→ **Requirement**
Find every line below with the string "state" and pick it out.

[Collected data]

╔══

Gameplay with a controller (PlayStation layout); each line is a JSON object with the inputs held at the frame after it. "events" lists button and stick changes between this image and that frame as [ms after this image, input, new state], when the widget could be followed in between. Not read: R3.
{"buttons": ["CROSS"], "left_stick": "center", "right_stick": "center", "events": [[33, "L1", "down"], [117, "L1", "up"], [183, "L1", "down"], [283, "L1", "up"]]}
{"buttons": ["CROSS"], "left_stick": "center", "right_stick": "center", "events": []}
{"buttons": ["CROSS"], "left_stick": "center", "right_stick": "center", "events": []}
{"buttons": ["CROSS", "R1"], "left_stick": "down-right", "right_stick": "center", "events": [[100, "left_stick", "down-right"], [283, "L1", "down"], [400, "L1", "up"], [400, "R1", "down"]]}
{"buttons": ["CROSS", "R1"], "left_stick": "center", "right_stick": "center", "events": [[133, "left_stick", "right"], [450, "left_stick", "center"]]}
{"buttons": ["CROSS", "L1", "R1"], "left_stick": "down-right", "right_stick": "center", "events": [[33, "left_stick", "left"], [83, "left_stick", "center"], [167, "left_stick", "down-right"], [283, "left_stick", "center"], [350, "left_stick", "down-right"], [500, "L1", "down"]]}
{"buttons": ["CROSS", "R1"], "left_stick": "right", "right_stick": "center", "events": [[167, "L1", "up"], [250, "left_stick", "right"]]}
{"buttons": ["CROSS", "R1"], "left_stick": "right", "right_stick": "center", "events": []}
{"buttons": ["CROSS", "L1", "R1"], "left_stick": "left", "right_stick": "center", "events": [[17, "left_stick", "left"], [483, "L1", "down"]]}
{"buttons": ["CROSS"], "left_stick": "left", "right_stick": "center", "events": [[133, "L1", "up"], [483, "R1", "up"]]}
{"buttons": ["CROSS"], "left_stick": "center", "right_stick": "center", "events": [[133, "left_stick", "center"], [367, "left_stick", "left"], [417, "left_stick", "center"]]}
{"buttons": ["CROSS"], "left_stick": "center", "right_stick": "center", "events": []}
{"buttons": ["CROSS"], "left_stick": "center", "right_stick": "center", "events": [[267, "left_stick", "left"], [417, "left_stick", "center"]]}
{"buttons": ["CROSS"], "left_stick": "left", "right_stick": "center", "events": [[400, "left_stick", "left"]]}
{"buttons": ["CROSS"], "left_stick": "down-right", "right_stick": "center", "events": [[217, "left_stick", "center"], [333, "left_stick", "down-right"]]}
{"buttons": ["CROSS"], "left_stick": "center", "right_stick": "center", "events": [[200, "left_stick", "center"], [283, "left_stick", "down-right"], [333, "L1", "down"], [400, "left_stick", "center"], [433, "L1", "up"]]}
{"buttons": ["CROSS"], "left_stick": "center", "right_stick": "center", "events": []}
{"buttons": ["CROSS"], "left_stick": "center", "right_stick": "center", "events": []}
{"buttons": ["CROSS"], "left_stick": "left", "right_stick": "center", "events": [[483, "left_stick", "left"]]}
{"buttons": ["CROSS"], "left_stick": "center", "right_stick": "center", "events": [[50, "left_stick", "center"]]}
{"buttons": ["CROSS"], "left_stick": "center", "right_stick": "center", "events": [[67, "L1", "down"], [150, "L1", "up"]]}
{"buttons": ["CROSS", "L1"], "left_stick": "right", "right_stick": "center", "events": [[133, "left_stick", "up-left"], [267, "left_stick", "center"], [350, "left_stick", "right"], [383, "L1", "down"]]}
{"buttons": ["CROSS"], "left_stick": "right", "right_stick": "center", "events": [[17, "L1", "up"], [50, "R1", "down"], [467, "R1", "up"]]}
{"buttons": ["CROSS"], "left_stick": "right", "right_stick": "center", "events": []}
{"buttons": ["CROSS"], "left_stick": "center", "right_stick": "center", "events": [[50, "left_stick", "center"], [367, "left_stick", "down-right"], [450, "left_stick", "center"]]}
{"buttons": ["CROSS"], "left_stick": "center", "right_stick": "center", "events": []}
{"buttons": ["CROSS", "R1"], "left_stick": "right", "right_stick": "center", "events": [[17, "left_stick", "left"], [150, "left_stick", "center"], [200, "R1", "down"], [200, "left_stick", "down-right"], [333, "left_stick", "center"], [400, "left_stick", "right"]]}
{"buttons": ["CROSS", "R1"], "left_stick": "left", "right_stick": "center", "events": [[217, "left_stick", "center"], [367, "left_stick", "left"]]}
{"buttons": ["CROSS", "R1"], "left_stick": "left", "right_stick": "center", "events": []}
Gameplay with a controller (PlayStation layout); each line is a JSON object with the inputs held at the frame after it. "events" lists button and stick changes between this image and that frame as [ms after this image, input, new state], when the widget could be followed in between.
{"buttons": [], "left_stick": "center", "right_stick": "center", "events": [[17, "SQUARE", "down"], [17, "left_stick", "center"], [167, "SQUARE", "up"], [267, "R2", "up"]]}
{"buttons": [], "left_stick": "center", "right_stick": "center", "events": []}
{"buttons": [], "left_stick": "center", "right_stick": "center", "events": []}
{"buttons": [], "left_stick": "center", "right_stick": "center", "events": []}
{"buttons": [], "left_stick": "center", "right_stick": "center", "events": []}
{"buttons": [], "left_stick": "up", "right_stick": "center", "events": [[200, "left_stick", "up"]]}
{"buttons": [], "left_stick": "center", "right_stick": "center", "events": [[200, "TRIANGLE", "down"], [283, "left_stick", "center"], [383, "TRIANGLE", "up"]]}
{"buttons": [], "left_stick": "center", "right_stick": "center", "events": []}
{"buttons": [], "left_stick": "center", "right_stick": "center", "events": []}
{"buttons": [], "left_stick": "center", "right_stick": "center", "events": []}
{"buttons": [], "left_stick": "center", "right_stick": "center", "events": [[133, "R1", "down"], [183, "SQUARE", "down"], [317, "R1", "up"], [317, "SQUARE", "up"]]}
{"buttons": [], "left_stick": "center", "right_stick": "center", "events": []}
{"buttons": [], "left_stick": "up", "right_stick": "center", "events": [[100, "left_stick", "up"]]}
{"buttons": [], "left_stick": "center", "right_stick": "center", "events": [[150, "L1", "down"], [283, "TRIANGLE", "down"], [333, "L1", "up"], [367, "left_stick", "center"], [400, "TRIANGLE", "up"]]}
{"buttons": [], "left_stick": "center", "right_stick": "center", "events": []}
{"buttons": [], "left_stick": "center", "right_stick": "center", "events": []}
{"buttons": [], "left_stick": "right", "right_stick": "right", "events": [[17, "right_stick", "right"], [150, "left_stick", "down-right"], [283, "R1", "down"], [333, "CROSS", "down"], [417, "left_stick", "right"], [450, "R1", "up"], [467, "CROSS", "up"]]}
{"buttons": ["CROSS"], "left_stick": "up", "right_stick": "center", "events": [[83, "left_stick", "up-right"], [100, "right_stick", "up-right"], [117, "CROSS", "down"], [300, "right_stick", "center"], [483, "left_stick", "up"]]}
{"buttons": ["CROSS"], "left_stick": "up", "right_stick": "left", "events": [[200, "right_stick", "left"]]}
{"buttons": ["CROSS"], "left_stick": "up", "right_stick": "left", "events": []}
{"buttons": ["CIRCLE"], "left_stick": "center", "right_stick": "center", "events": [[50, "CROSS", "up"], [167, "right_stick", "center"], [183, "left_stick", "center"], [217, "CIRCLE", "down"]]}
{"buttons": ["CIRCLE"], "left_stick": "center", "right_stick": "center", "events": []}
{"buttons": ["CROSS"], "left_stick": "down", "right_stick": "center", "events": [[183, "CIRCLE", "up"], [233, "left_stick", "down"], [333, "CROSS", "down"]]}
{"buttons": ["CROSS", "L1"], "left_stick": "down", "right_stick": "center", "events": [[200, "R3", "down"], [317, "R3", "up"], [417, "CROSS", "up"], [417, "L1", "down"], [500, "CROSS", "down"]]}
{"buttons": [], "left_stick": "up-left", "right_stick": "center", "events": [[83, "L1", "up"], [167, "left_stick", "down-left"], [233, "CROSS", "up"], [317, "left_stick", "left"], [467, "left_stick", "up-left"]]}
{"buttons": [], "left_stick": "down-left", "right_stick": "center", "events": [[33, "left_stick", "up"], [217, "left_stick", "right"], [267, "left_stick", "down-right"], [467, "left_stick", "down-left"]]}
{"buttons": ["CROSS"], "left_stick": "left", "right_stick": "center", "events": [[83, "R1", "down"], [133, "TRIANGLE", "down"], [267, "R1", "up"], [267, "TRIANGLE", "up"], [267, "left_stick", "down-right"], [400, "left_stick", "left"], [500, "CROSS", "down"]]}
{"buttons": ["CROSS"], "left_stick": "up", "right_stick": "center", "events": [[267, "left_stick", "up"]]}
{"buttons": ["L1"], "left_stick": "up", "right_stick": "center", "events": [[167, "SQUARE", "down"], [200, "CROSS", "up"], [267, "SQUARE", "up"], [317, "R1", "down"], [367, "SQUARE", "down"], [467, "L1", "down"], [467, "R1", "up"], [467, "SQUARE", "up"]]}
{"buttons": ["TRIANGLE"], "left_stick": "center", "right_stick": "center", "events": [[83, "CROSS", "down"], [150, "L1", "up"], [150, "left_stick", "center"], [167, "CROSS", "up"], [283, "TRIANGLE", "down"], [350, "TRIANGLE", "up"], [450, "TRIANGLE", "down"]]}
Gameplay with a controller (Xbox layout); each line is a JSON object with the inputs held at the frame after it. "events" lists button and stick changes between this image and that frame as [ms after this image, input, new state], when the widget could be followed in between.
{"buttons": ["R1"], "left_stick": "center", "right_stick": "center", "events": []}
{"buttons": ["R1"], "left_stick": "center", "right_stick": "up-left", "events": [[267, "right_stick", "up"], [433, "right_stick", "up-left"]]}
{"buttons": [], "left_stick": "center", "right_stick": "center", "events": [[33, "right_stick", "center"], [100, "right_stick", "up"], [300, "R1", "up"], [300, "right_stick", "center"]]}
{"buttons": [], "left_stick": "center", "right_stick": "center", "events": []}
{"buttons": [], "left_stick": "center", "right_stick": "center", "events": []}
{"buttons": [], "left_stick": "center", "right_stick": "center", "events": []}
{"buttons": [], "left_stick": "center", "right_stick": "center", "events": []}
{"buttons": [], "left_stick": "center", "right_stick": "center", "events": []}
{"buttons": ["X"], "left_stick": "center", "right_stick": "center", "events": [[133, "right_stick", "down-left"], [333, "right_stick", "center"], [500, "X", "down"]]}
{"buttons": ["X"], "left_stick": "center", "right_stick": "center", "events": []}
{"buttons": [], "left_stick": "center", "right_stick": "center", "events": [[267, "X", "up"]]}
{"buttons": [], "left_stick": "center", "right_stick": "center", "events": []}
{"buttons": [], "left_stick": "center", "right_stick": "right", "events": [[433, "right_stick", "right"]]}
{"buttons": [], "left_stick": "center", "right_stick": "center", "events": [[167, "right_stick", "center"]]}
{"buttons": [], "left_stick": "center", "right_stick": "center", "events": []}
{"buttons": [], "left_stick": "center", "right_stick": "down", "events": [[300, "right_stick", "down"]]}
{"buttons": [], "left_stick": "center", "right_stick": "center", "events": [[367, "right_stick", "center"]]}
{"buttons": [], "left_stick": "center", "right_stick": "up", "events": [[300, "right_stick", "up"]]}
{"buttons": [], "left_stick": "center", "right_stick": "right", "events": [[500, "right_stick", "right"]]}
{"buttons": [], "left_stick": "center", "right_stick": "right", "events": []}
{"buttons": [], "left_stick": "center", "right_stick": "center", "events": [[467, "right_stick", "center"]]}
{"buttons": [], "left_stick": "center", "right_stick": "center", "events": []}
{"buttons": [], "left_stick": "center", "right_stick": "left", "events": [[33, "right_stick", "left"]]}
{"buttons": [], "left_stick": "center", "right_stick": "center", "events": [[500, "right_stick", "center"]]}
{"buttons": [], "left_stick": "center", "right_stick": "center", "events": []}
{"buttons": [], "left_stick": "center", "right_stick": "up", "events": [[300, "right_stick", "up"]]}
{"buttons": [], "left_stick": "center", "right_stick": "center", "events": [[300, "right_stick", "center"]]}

╚══

→ **Task output**
Gameplay with a controller (PlayStation layout); each line is a JSON object with the inputs held at the frame after it. "events" lists button and stick changes between this image and that frame as [ms after this image, input, new state], when the widget could be followed in between. Not read: R3.
Gameplay with a controller (PlayStation layout); each line is a JSON object with the inputs held at the frame after it. "events" lists button and stick changes between this image and that frame as [ms after this image, input, new state], when the widget could be followed in between.
Gameplay with a controller (Xbox layout); each line is a JSON object with the inputs held at the frame after it. "events" lists button and stick changes between this image and that frame as [ms after this image, input, new state], when the widget could be followed in between.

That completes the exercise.